Fragmento para leer –
------------

El nuevo órgano

Foto: Radio Concierto

María Clara González
Universidad Javeriana de Cali
El ruido se ha convertido en el silencio moderno; el bullicio parece ser el status quo del mundo que habitamos. Nunca la quietud había resonado en nuestras mentes de manera tan intrusiva e incómoda como parece hacerlo ahora. Tanto es así, que recurrimos casi de manera automática a un gran arsenal de herramientas especialmente diseñadas para mantenernos despiertos, distraídos y sedados la mayor parte del día, e incluso de la noche. De este modo, el espacio intelectual para reflexionar e introspectar, tan necesario para el bienestar del ser humano, queda anulado por una sobrecarga de estímulos que el cerebro no está programado para procesar.
Ciertamente, todo avance tecnológico ha sido concebido para complementar las limitaciones humanas. En un principio, las invenciones respondían directamente a la imperiosa necesidad de extender nuestras posibilidades físicas y cognitivas, con el doble propósito de asegurar la supervivencia y evolucionar como especie, aunque esto se produjera de manera instintiva. Siglos después, con la revolución industrial primero y más tarde con la era electrónica, la tecnología empezó a asociarse estrechamente con lo mecánico y luego con lo digital. Por lo tanto, surgieron progresivamente herramientas más avanzadas destinadas a facilitar las actividades cotidianas.

------------

Material proporcionado –
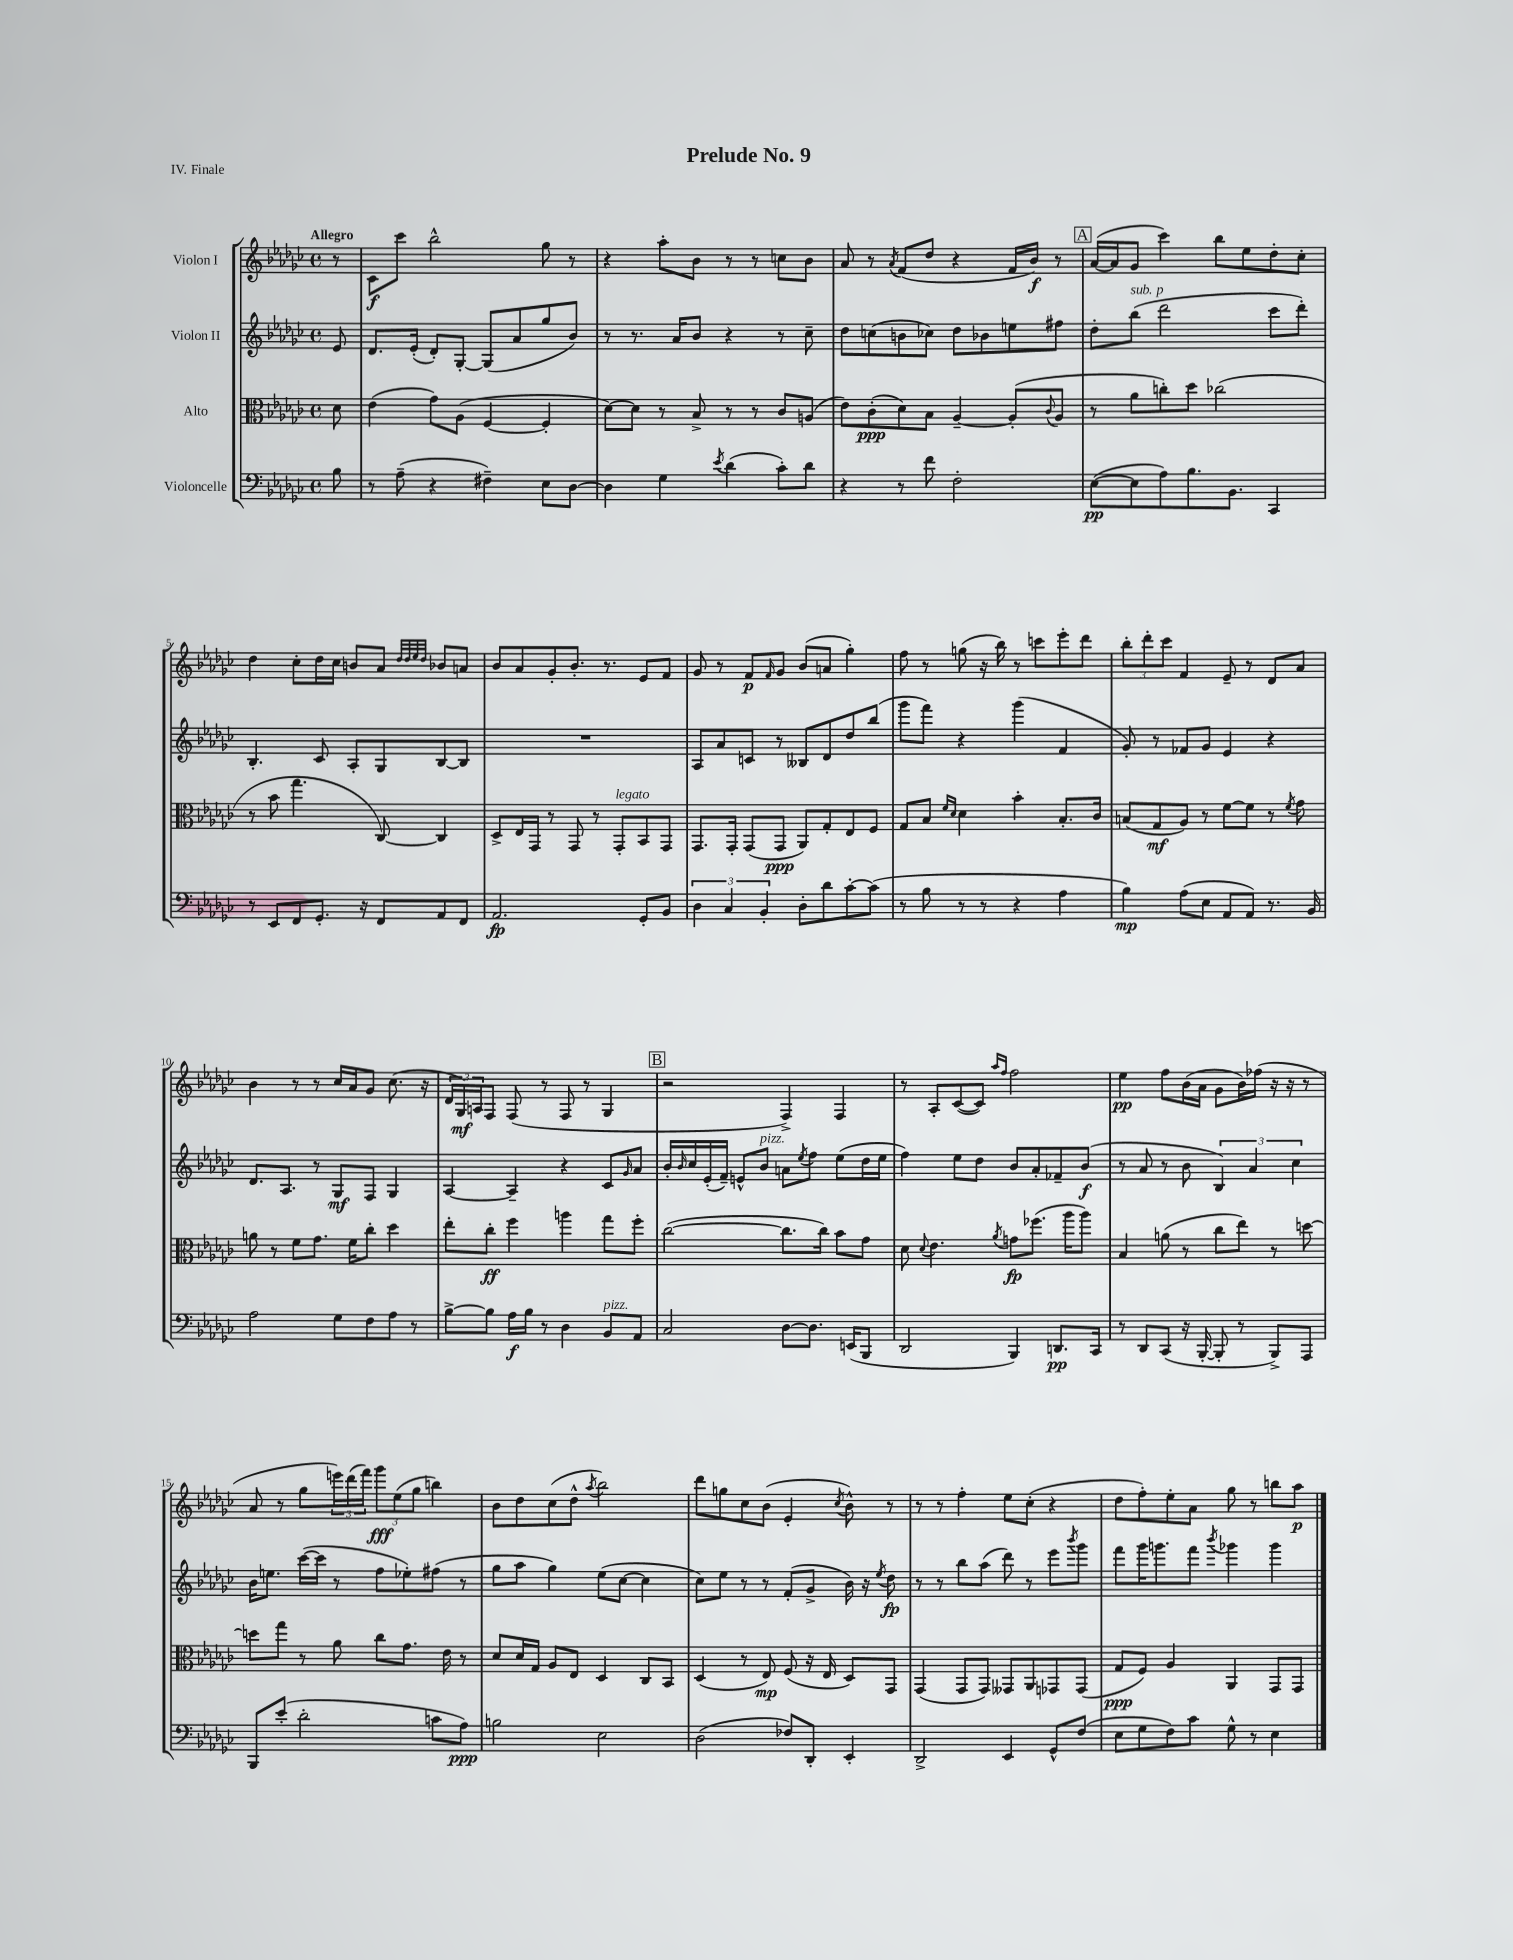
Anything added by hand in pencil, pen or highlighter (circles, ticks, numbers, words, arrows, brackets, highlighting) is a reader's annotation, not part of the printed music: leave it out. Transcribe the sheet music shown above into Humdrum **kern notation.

------------

Tarea a realizar – Transcriba sin cambios el pasaje del texto sobre el ruido y la tecnología que comienza en "Foto: Radio Concierto" y termina en "programado para procesar.".

Tarea realizada –
Foto: Radio Concierto

María Clara González
Universidad Javeriana de Cali
El ruido se ha convertido en el silencio moderno; el bullicio parece ser el status quo del mundo que habitamos. Nunca la quietud había resonado en nuestras mentes de manera tan intrusiva e incómoda como parece hacerlo ahora. Tanto es así, que recurrimos casi de manera automática a un gran arsenal de herramientas especialmente diseñadas para mantenernos despiertos, distraídos y sedados la mayor parte del día, e incluso de la noche. De este modo, el espacio intelectual para reflexionar e introspectar, tan necesario para el bienestar del ser humano, queda anulado por una sobrecarga de estímulos que el cerebro no está programado para procesar.